Suppose I have two real-valued diagonalizable matrices $A$ and $B$ and that all of the eigenvalues of each matrix have strictly negative real components. Moreover, assume:
- $A$ is symmetric (which means that all of its eigenvalues must be real)
- The diagonal entries of $B$ are negative
- The off-diagonal entries of $B$ are positive
- The sum of any column of $B$ is nonpositive ($\le 0$).
I have a few questions I would like to answer:
- Are the real components of the eigenvalues of $A+B$ guaranteed to be negative?
- Is $A+B$ diagonalizable?
- What else can be said about the eigenvalues of $A+B$?
If it is difficult to answer the above questions, what if we assume that all of the eigenvalues of $B$ are real? Or that the "leading" eigenvalue (eigenvalue with the largest/least negative real component) of $B$ is real?

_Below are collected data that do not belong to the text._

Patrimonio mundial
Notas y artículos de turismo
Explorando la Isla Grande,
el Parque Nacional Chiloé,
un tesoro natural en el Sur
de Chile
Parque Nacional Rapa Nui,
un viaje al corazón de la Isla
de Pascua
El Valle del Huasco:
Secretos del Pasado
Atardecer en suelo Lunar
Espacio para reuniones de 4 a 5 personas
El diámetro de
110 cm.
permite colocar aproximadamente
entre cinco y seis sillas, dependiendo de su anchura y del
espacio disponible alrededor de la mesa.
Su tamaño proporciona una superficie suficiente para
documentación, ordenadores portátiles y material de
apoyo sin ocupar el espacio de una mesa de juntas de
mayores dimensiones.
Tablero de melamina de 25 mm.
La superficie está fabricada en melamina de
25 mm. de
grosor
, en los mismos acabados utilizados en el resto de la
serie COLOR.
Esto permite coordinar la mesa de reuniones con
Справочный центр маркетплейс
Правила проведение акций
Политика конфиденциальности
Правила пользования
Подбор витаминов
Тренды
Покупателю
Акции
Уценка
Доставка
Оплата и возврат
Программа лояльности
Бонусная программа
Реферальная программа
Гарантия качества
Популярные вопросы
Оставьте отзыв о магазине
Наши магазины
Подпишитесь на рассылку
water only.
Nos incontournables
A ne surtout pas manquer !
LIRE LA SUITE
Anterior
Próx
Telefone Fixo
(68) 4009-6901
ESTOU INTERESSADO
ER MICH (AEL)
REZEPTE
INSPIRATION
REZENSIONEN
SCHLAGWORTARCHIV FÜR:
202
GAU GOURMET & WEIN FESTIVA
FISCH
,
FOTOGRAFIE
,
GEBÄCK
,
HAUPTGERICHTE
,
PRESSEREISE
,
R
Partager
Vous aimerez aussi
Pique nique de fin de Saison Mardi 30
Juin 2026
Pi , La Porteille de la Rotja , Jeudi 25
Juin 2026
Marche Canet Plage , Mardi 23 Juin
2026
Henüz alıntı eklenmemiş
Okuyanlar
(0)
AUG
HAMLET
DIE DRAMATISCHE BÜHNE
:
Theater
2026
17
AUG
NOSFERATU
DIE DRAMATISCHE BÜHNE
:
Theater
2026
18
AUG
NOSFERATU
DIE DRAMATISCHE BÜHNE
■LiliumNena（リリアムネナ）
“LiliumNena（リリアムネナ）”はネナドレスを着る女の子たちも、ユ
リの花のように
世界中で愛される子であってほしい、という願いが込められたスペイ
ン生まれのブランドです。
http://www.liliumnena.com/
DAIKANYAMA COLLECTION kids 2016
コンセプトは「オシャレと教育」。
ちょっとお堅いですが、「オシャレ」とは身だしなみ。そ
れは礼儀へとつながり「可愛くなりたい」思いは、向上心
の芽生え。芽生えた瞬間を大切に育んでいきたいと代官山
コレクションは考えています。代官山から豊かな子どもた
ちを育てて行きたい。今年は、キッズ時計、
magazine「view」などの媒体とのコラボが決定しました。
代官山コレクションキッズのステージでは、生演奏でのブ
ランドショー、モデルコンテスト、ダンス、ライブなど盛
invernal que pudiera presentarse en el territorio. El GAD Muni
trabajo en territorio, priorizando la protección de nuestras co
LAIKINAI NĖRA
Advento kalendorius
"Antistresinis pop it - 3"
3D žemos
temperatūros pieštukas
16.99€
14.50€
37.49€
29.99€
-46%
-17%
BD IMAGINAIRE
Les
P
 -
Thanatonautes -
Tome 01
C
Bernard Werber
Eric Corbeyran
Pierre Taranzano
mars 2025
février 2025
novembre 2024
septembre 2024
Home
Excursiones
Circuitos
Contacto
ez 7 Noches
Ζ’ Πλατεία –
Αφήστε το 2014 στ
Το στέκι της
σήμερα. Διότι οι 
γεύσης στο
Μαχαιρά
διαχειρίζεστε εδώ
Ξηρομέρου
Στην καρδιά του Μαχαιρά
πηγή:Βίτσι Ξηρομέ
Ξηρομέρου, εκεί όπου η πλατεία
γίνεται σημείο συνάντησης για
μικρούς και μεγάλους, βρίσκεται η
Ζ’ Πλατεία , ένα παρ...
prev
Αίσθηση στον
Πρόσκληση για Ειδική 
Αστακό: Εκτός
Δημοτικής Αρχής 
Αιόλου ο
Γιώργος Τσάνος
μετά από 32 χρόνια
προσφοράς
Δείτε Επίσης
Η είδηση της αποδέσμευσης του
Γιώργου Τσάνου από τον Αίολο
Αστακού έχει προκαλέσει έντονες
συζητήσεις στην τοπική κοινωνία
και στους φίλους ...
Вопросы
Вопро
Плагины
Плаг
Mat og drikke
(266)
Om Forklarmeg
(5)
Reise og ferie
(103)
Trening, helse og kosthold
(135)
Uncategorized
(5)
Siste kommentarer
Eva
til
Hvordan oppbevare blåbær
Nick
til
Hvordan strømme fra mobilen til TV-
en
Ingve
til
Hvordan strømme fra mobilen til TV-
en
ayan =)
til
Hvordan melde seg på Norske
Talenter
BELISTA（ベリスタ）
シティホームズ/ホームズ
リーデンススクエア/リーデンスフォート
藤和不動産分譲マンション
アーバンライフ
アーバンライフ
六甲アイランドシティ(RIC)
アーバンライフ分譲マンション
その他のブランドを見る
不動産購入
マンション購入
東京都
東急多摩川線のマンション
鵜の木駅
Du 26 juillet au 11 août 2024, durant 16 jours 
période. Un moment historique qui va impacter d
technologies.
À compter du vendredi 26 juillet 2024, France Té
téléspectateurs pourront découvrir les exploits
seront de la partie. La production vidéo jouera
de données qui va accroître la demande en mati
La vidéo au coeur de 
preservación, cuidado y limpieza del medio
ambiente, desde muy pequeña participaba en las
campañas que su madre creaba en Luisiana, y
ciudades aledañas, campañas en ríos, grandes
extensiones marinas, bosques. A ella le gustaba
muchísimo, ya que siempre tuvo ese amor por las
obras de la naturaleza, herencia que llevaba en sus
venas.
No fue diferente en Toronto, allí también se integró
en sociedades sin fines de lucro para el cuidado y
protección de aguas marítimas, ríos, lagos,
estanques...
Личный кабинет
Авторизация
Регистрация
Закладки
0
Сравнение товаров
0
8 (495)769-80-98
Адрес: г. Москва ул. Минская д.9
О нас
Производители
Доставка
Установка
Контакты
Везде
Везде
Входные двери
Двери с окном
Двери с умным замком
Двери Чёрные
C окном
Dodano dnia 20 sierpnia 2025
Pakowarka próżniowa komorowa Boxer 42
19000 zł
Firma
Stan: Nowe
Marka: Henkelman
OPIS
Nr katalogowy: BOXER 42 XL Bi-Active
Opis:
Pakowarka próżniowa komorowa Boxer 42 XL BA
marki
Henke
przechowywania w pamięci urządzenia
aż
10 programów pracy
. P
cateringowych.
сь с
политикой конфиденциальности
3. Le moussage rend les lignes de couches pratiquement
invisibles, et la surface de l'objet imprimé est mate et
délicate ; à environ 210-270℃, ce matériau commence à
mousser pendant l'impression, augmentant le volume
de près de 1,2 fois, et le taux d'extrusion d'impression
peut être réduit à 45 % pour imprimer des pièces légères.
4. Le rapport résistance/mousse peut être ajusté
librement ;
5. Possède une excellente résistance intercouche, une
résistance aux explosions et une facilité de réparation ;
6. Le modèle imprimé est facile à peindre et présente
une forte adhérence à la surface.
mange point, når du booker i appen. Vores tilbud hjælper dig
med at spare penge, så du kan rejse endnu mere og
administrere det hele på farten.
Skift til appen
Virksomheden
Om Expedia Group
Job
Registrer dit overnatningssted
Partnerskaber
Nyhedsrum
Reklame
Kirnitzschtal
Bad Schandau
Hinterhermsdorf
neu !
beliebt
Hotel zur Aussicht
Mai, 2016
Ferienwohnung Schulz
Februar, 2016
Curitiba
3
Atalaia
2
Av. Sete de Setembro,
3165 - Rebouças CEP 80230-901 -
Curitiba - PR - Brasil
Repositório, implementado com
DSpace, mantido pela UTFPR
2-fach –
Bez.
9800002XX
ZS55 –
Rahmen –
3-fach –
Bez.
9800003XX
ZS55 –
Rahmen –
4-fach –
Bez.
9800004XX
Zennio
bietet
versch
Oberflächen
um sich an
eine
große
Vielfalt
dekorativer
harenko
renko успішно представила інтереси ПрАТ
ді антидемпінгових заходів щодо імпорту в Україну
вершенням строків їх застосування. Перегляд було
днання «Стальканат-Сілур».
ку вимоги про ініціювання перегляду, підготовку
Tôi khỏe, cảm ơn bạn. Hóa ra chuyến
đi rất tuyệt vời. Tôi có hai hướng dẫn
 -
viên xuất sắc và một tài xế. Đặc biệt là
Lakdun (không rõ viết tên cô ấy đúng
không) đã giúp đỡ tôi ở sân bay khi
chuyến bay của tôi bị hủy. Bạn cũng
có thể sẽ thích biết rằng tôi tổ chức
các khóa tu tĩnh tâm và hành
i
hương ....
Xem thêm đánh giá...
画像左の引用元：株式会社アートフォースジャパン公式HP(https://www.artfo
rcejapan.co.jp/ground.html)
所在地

If $A$ and $B$ are both symmetric, I think we could say that they are both negative definite operators and that their sum must also be a negative definite operator, so the answers to 1 and 2 in that case would be yes. (Correct me if I'm wrong!) However, I'm interested in the more general case where $B$ may not be symmetric. Moreover, $B$, in my physical problem of interest, is generally not a negative definite operator; i.e., $\exists x \ne 0$ such that $x^T B x > 0$.
Any thoughts on this would be greatly appreciated!
EDIT1: Added further restrictions on $B$ based on the physics of my problem.